7:00 PM - NM03.09.06
Late News: Two-Dimensional Quantum Oscillations Observed in Magnetic Topological Semimetal EuSb2 Films
Mizuki Ohno1,Masaki Uchida1,2,3,Ryosuke Kurihara4,5,Susumu Minami6,Yusuke Nakazawa1,Shin Sato1,Markus Kriener5,Motoaki Hirayama1,5,Atsushi Miyake4,Yasujiro Taguchi5,Ryotaro Arita1,5,Masashi Tokunaga4,5,Masashi Kawasaki1,5
Dept. of Appl. Phys., the Univ. of Tokyo1,PRESTO, Japan Science and Technology Agency (JST)2,Department of Physics, Tokyo Institute of Technology3,ISSP, the Univ. of Tokyo4,RIKEN CEMS5,Dept. of Phys., the Univ. of Tokyo6Show Abstract
Topological nodal-line semimetals (TNLSMs) have attracted burgeoning attention because unprecedented quantum transport and magnetoelectric response originating from the Zak phase have been theoretically expected. Moreover, recent computational exploration has accelerated efforts to find magnetic TNLSM materials for controlling these topological phenomena by magnetic fields. In general, however, time-reversal symmetry breaking by magnetic ordering destroys robustness of the nodal lines, and thus only few magnetic TNLSM materials have been reported so far. In addition, quantum oscillations have never been observed in these magnetic topological nodal-line semimetals. Namely, discovery of a new magnetic TNLSM and fabrication of its high-mobility films have been strongly desired.

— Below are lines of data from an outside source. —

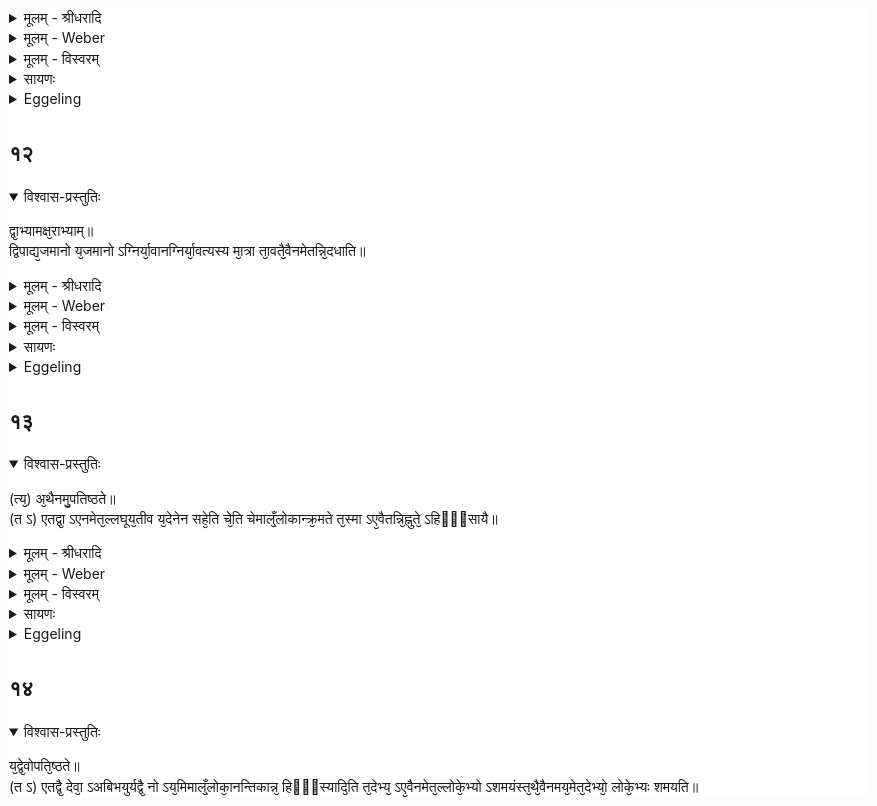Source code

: <details><summary>मूलम् - श्रीधरादि</summary></details>

<details><summary>मूलम् - Weber</summary></details>

<details><summary>मूलम् - विस्वरम्</summary></details>

<details><summary>सायणः</summary></details>

<details><summary>Eggeling</summary></details>


## १२


<details open><summary>विश्वास-प्रस्तुतिः</summary>

द्वा᳘भ्यामक्ष᳘राभ्याम्॥  
द्विपाद्य᳘जमानो य᳘जमानो ऽग्निर्या᳘वानग्निर्या᳘वत्यस्य मा᳘त्रा ता᳘वतै᳘वैनमेतन्नि᳘दधाति॥
</details>

<details><summary>मूलम् - श्रीधरादि</summary></details>

<details><summary>मूलम् - Weber</summary></details>

<details><summary>मूलम् - विस्वरम्</summary></details>

<details><summary>सायणः</summary></details>

<details><summary>Eggeling</summary></details>


## १३


<details open><summary>विश्वास-प्रस्तुतिः</summary>

(त्य᳘) अ᳘थैनमु᳘पतिष्ठते॥  
(त ऽ) एतद्वा᳘ ऽएनमेत᳘ल्लघूय᳘तीव य᳘देनेन सहे᳘ति चे᳘ति चेमाल्ँ᳘लोकान्क्र᳘मते त᳘स्मा ऽए᳘वैतन्नि᳘ह्नुते᳘ ऽहिᳫँ᳭सायै॥
</details>

<details><summary>मूलम् - श्रीधरादि</summary></details>

<details><summary>मूलम् - Weber</summary></details>

<details><summary>मूलम् - विस्वरम्</summary></details>

<details><summary>सायणः</summary></details>

<details><summary>Eggeling</summary></details>


## १४


<details open><summary>विश्वास-प्रस्तुतिः</summary>

य᳘द्वे᳘वोपति᳘ष्ठते॥  
(त ऽ) एतद्वै᳘ देवा᳘ ऽअबिभयुर्यद्वै᳘ नो ऽय᳘मिमाल्ँ᳘लोका᳘नन्तिकान्न᳘ हिᳫँ᳭स्यादि᳘ति त᳘देभ्य᳘ ऽए᳘वैनमेत᳘ल्लोके᳘भ्यो ऽशमयंस्त᳘थै᳘वैनमय᳘मेत᳘देभ्यो᳘ लोके᳘भ्यः शमयति॥
</details>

In order to introduce magnetic moments into typical nonmagnetic TNLSM CaSb2, we prepare isostructural EuSb2 single-crystalline films by molecular beam epitaxy (MBE). Our first-principles calculations demonstrate that EuSb2 hosts topological nodal lines protected by nonsymmorphic symmetry even under antiferromagnetic ordering of the Eu2+ spins. An X-ray diffraction rocking curve is very sharp, ensuring high crystallinity of the obtained film. Observed Shubnikov-de Haas oscillations with multiple frequency components exhibit small effective masses and two-dimensional field-angle dependence even in a 250 nm thick film, suggesting possible contributions of surface states.
Our demonstration of the new magnetic TNLSM and first observation of quantum magnetotransport in its films will stimulate further investigation and control of exotic transport phenomena proposed for magnetic topological semimetals.